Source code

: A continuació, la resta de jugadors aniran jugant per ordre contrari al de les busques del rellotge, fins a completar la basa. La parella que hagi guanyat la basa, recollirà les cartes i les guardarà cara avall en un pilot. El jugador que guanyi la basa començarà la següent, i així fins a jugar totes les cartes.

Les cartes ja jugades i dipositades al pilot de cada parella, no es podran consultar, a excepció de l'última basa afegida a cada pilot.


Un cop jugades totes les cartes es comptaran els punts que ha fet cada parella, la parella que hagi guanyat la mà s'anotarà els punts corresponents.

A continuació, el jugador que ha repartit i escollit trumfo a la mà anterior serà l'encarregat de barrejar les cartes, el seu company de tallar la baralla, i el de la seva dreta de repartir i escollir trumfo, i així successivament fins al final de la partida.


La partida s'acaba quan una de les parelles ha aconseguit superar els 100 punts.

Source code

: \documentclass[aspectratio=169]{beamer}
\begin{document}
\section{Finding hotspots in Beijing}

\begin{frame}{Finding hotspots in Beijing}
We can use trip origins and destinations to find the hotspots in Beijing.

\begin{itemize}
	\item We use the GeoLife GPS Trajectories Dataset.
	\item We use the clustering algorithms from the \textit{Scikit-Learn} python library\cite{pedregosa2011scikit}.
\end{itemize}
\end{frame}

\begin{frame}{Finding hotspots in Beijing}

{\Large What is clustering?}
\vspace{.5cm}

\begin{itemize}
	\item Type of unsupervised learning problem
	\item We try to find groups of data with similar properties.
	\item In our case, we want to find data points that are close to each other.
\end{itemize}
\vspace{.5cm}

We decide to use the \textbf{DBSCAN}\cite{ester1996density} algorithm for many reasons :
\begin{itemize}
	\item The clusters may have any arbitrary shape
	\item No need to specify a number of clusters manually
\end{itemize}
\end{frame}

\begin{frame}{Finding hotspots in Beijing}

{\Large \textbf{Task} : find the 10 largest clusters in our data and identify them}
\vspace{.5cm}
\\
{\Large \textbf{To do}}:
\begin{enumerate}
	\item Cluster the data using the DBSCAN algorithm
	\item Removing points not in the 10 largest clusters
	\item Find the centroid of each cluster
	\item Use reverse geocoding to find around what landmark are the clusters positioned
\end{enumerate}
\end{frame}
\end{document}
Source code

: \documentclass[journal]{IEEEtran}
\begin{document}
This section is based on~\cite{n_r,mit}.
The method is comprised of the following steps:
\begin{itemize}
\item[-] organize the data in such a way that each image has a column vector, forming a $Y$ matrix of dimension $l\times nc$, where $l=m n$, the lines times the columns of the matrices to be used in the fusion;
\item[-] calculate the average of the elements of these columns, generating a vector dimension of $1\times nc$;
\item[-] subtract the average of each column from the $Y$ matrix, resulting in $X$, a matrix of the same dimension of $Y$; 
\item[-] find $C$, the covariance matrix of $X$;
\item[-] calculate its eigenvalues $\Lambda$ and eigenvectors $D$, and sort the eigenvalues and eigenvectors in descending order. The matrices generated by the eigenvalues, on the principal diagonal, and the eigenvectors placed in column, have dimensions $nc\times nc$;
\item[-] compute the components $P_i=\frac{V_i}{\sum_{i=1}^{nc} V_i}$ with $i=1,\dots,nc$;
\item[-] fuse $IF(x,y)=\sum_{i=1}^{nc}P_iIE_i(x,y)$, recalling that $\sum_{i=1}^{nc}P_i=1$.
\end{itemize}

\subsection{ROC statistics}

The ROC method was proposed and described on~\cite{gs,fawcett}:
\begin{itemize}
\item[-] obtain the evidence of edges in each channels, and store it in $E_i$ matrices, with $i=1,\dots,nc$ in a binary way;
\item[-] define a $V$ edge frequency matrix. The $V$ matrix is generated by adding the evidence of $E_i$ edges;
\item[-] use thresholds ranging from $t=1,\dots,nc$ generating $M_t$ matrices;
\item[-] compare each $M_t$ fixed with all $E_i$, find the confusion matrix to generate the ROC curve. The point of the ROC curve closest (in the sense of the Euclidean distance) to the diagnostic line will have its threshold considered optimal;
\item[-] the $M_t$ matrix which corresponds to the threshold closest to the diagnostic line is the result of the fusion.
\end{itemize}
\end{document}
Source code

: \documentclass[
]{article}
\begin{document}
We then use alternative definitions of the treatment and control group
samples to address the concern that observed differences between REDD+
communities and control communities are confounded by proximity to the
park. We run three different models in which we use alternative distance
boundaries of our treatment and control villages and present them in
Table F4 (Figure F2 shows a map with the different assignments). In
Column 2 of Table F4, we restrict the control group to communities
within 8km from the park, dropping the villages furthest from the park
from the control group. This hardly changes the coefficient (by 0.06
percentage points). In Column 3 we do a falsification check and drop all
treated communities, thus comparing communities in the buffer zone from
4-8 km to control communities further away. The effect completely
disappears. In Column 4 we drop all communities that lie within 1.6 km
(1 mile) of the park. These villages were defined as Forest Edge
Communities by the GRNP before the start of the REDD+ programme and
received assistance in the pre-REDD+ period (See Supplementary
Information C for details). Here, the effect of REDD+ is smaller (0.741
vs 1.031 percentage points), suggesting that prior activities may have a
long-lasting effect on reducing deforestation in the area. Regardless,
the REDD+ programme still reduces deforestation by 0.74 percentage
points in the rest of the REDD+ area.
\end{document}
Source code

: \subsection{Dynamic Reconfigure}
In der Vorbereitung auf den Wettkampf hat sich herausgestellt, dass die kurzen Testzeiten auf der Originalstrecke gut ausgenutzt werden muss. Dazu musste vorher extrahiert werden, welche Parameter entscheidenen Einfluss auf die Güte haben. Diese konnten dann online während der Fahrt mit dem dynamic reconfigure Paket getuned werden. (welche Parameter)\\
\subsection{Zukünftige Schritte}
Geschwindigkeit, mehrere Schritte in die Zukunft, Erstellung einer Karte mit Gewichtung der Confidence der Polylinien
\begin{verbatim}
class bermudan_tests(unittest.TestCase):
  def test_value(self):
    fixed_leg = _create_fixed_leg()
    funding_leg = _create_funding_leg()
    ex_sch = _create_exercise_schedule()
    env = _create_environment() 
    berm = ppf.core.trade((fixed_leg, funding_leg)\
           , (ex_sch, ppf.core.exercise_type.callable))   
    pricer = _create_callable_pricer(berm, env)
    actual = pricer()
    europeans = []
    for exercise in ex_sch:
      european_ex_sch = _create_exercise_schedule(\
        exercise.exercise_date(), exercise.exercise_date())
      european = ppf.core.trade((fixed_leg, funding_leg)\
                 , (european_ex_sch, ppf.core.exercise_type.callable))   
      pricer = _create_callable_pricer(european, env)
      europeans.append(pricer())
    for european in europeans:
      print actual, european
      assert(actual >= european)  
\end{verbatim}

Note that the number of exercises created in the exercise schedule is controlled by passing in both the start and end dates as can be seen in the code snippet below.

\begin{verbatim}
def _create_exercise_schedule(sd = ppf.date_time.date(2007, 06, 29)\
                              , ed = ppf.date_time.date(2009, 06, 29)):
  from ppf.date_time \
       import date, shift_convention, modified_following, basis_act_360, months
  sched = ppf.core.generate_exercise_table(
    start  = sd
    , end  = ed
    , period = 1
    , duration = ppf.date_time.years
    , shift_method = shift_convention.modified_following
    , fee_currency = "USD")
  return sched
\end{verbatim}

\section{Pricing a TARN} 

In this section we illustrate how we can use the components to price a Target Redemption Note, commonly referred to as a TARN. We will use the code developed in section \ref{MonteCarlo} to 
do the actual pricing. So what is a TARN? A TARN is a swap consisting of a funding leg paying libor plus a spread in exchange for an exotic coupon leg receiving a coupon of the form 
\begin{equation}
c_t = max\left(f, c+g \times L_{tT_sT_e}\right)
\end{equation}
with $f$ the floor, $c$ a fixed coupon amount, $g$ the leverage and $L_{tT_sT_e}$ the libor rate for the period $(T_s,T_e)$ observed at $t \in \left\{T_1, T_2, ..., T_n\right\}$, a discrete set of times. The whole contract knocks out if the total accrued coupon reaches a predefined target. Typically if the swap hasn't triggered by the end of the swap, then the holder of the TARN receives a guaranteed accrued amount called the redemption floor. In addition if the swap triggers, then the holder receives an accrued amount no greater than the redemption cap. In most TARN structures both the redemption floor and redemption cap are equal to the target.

--*--

● Problem requirements: In the entries above, the lines between the one holding "the DBSCAN algorithm" and the one holding "in the fusion;", inclusive, are to be printed exactly as written, and those alone.

● Answer section:
	\item Cluster the data using the DBSCAN algorithm
	\item Removing points not in the 10 largest clusters
	\item Find the centroid of each cluster
	\item Use reverse geocoding to find around what landmark are the clusters positioned
\end{enumerate}
\end{frame}
\end{document}
Source code

: \documentclass[journal]{IEEEtran}
\begin{document}
This section is based on~\cite{n_r,mit}.
The method is comprised of the following steps:
\begin{itemize}
\item[-] organize the data in such a way that each image has a column vector, forming a $Y$ matrix of dimension $l\times nc$, where $l=m n$, the lines times the columns of the matrices to be used in the fusion;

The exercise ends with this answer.